Dataset entries
• • • • • • •

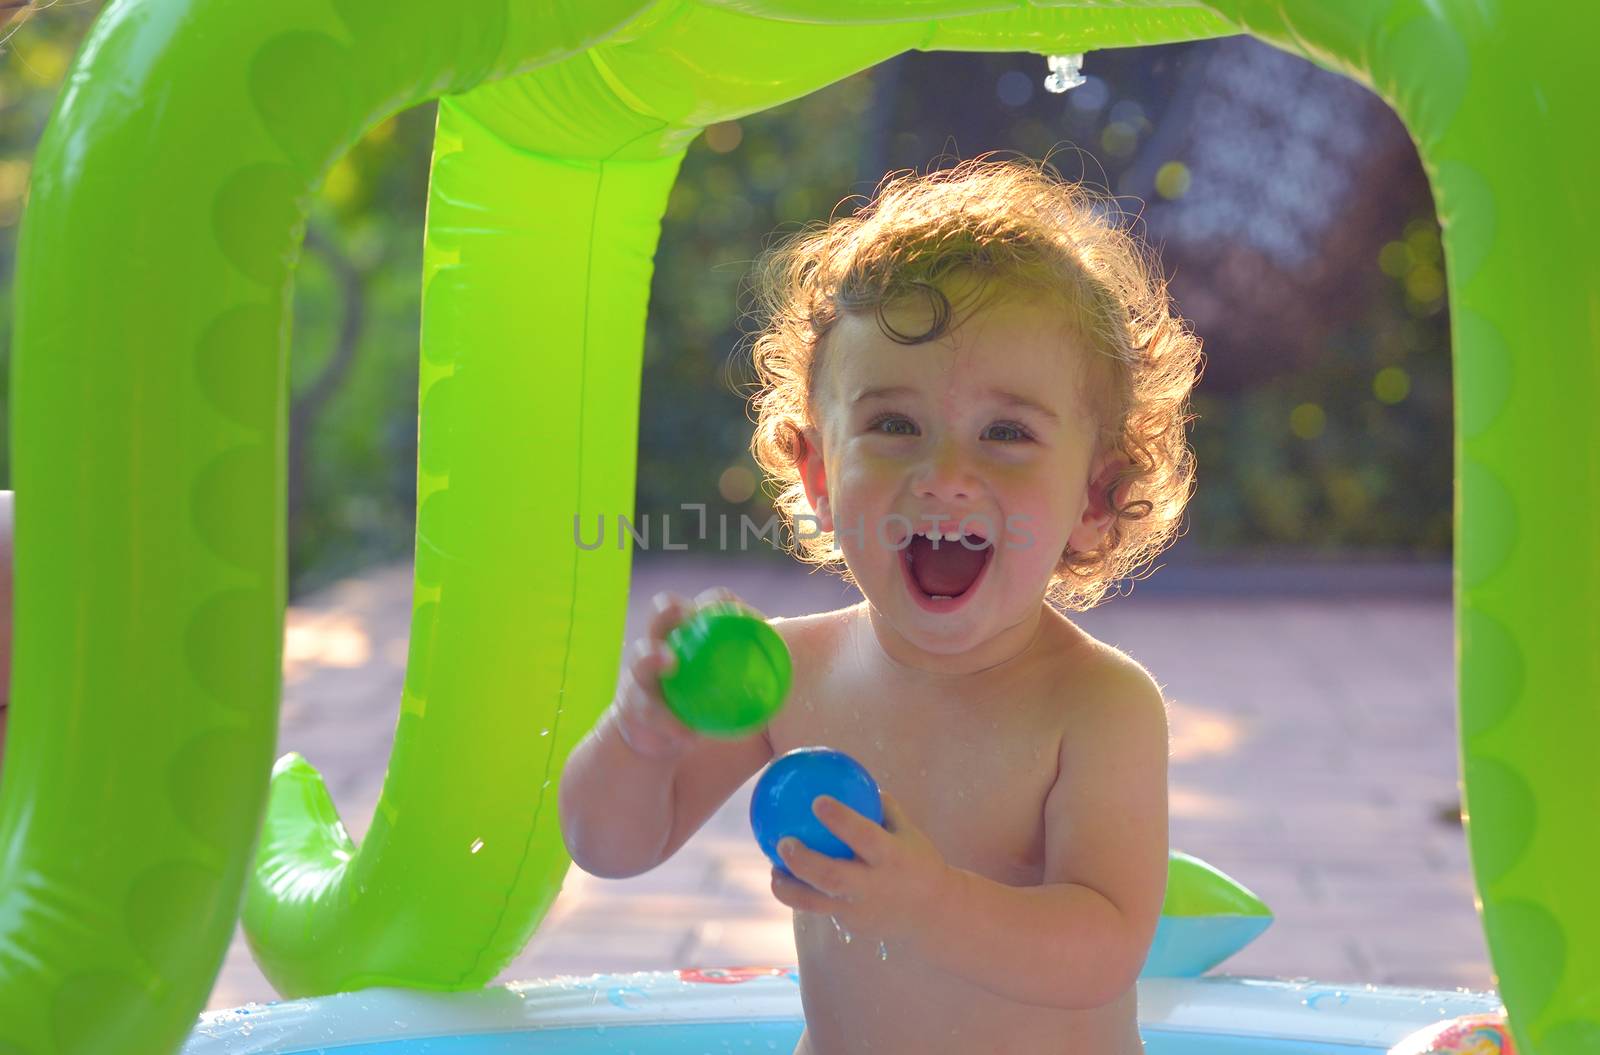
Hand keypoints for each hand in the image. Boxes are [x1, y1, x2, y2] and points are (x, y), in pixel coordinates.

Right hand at [611, 586, 758, 759]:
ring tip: (669, 662)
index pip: (705, 608)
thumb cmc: (706, 709)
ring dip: (654, 657)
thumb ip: (759, 681)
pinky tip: (685, 732)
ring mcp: (642, 676)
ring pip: (642, 659)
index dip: (718, 602)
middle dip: (671, 609)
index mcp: (691, 637)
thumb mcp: (734, 692)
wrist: (663, 745)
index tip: (739, 609)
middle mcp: (662, 647)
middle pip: (662, 616)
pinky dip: (668, 722)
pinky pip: (648, 712)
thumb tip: (804, 681)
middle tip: (687, 612)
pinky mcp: (632, 709)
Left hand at [769, 790, 955, 948]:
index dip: (841, 820)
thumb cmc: (918, 861)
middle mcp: (874, 886)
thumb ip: (883, 807)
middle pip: (832, 877)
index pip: (864, 836)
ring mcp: (861, 910)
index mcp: (892, 857)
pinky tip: (786, 881)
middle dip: (803, 860)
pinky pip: (821, 909)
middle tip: (782, 842)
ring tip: (773, 872)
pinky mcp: (851, 925)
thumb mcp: (908, 832)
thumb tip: (854, 777)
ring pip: (816, 903)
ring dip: (790, 888)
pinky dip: (801, 895)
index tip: (817, 800)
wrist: (934, 914)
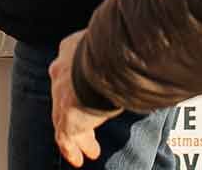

• • • • • • •

[Problem requirements]
Every line above in which the word "hand" occurs needs to be copied.

[Task response]
Hand keypoints for each hand in the image. Boxes are [x1, y1, x2, y2] and points are (x, y), in pixel coordinates.
Right hand at [611, 586, 758, 759]:
Left hand at [769, 790, 955, 948]:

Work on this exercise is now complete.